##### EXTRACTED ENTRIES #####

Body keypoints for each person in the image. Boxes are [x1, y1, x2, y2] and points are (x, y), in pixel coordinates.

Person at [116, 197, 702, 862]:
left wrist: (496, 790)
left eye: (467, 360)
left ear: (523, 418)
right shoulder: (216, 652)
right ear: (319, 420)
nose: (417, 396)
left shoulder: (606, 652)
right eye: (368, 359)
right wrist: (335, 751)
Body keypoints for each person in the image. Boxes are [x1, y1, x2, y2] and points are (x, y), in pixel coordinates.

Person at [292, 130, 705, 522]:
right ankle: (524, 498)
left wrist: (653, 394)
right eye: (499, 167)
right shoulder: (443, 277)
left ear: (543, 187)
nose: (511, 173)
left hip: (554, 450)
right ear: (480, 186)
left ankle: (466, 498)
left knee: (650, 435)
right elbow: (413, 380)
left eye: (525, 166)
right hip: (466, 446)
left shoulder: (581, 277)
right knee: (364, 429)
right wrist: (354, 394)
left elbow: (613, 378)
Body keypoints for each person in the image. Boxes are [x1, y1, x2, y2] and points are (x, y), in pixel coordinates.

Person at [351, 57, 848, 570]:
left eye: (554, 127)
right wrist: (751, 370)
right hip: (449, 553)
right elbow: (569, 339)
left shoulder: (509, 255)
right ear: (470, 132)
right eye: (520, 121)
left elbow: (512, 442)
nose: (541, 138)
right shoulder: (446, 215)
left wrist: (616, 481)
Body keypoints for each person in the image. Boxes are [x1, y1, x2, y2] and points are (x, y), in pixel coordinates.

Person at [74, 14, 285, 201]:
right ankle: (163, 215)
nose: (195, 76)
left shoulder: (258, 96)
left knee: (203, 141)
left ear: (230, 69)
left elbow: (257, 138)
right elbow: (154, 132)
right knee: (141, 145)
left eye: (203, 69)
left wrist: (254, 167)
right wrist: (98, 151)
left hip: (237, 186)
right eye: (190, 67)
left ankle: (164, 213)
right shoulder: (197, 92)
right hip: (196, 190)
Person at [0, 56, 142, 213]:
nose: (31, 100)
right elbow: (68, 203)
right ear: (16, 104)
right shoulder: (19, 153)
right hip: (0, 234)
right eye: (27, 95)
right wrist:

#####

### [EXERCISE AIM]
Your answer must consist solely of the lines from the top of the entries above through the line containing "right wrist: (335, 751)", copied exactly, both ends included.

### [RESULT OF THIS EXERCISE]
Body keypoints for each person in the image. Boxes are [x1, y1, x2, y2] and points are (x, y), in pixel coordinates.

Person at [116, 197, 702, 862]:
left wrist: (496, 790)
left eye: (467, 360)
left ear: (523, 418)
right shoulder: (216, 652)
right ear: (319, 420)
nose: (417, 396)
left shoulder: (606, 652)
right eye: (368, 359)
right wrist: (335, 751)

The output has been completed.